START Excerpt to read

With its red curtains, sidewalk patio and B-movie bordello look, Senor Fred sets the scene for a margarita with friends -- lots of friends. Word isn’t out yet, though, and on a weeknight, the week-old place was sparsely populated.
Unfortunately, the margaritas weren’t destination margaritas -- worth driving out of your way to find. They were good and strong, but the Cadillac Margarita, made with Patron anejo, tasted as if it had been doused with an artificial-tasting sour mix, despite the menu’s listing of fresh lime as an ingredient. Fortunately, our waiter was kind enough to bring us a plate of lime wedges. A few squirts and those margaritas began to improve noticeably.
Once sequestered in a high-backed brocade booth, with a lamp in a black-fringed shade the size of a trashcan beaming down from overhead, we contemplated the dauntingly large menu as we sipped our doctored margaritas.
The best appetizer we tried was a quesadilla filled with molten asadero cheese and huitlacoche (corn fungus). The guacamole was fresh and light, just what you’d expect, but the chips weren’t freshly made.
Puffy calamares fritos were a little greasy but acceptable once you dipped them in a chipotle-spiked mayonnaise. Miniature chicken tamales in pumpkin-seed sauce and pork ones in chile verde were other good choices.

END Excerpt to read

- [Action item] Return the Senor Fred review above word for word, from start to finish.

START Raw data

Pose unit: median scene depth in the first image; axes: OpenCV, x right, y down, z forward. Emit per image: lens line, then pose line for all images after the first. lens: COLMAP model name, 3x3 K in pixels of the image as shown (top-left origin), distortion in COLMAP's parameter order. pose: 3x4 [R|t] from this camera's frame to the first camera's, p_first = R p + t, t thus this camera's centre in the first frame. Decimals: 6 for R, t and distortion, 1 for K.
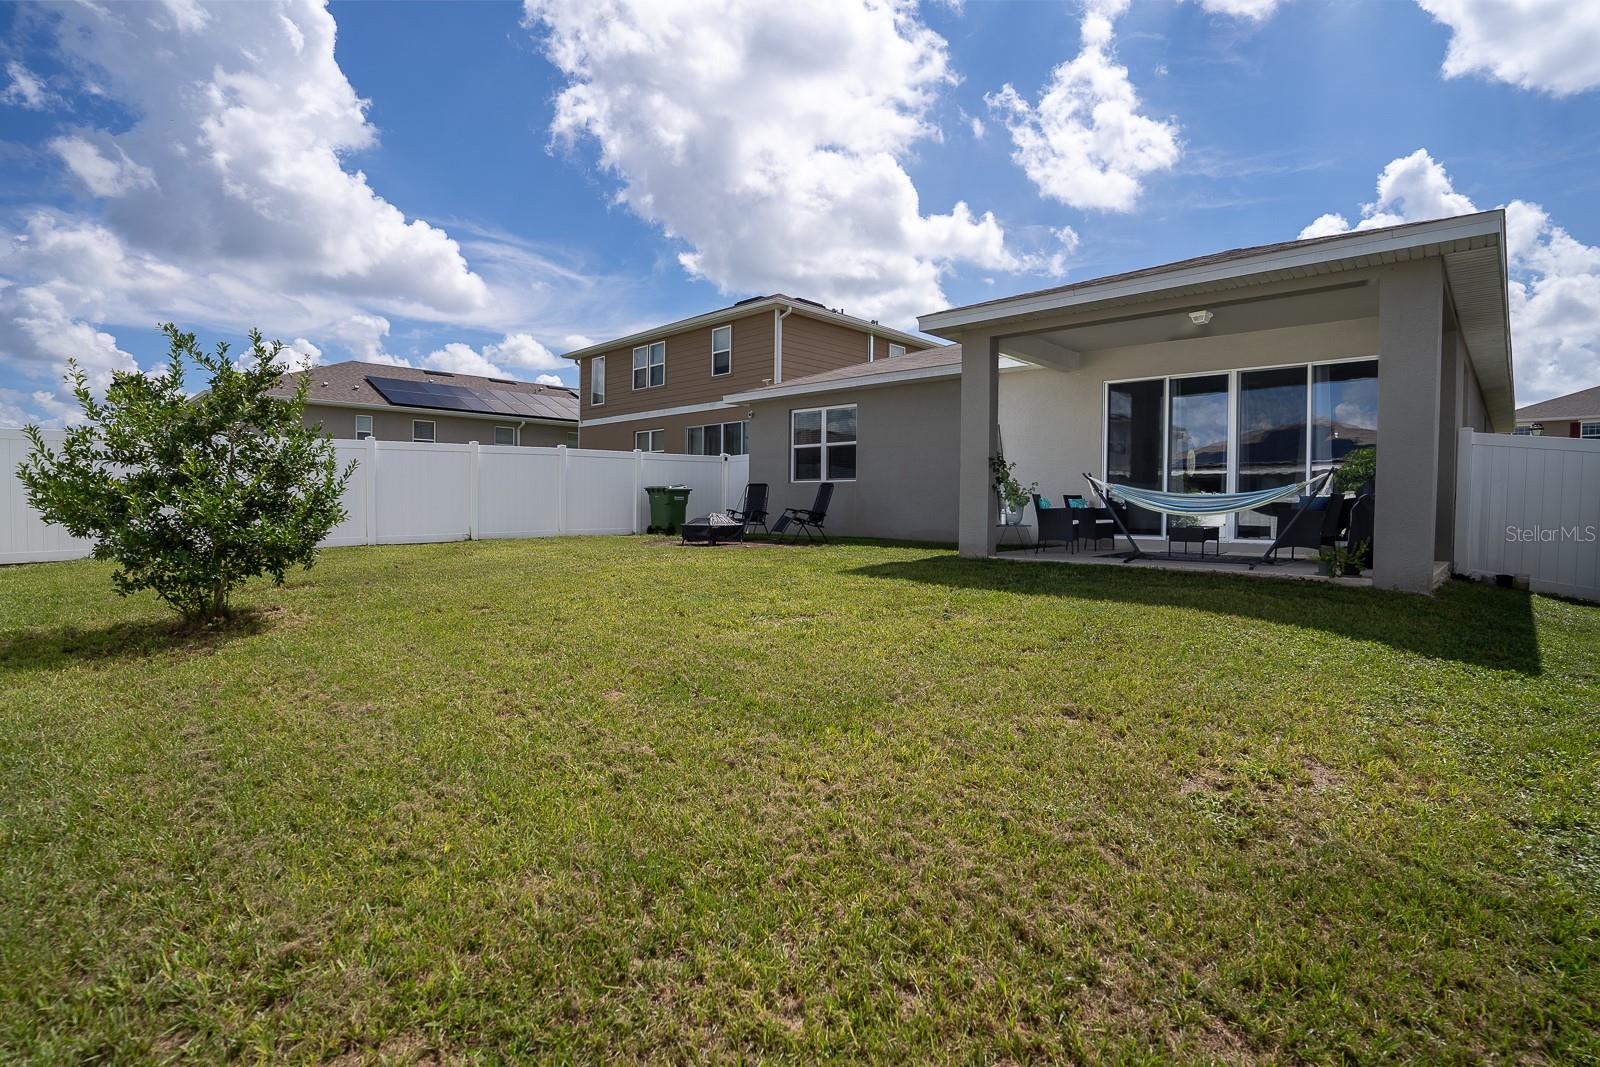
lens RADIAL K [[787.6, 0, 787.8], [0, 787.6, 535.1], [0, 0, 1]] dist [-0.072404, 0.031078]
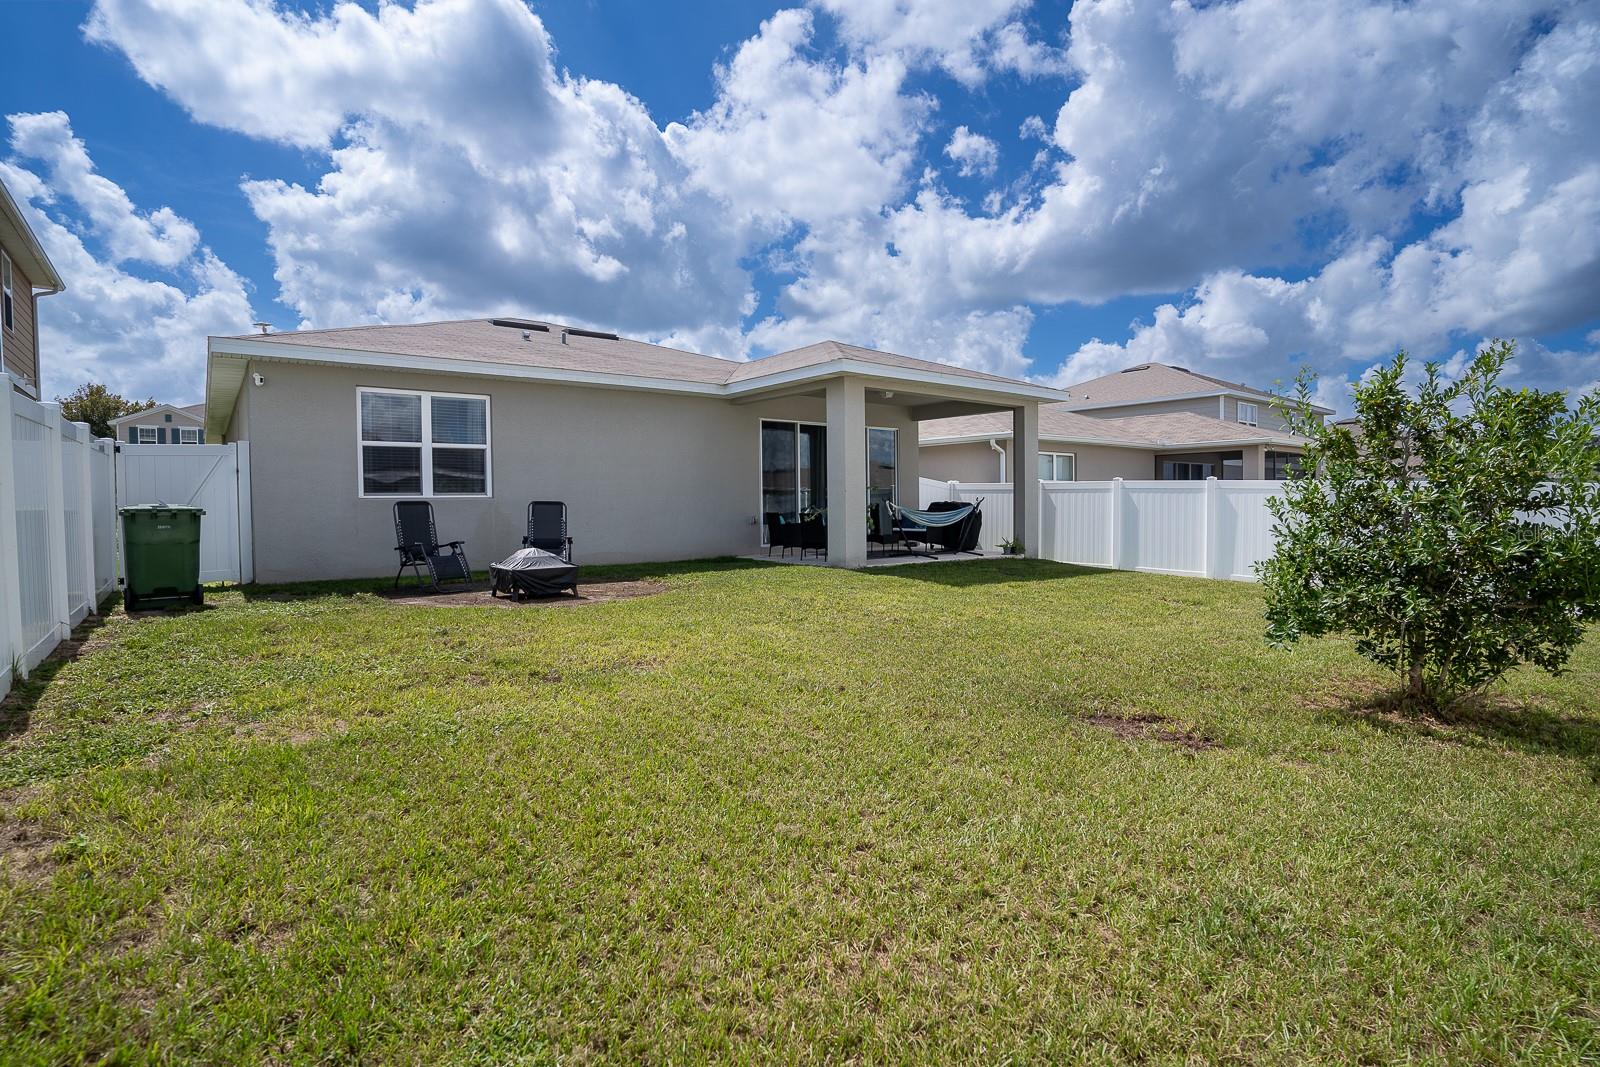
lens RADIAL K [[787.6, 0, 788.0], [0, 787.6, 522.4], [0, 0, 1]] dist [-0.072404, 0.031078]
pose [[0.119235, -0.041945, 0.991980, -0.613142], [0.044840, 0.998315, 0.036823, -0.055798], [-0.991853, 0.040090, 0.120915, 0.590767]]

END Raw data

- [Solved problem]
With its red curtains, sidewalk patio and B-movie bordello look, Senor Fred sets the scene for a margarita with friends -- lots of friends. Word isn’t out yet, though, and on a weeknight, the week-old place was sparsely populated.
Unfortunately, the margaritas weren’t destination margaritas -- worth driving out of your way to find. They were good and strong, but the Cadillac Margarita, made with Patron anejo, tasted as if it had been doused with an artificial-tasting sour mix, despite the menu’s listing of fresh lime as an ingredient. Fortunately, our waiter was kind enough to bring us a plate of lime wedges. A few squirts and those margaritas began to improve noticeably.
Once sequestered in a high-backed brocade booth, with a lamp in a black-fringed shade the size of a trashcan beaming down from overhead, we contemplated the dauntingly large menu as we sipped our doctored margaritas.
The best appetizer we tried was a quesadilla filled with molten asadero cheese and huitlacoche (corn fungus). The guacamole was fresh and light, just what you’d expect, but the chips weren’t freshly made.
Puffy calamares fritos were a little greasy but acceptable once you dipped them in a chipotle-spiked mayonnaise. Miniature chicken tamales in pumpkin-seed sauce and pork ones in chile verde were other good choices.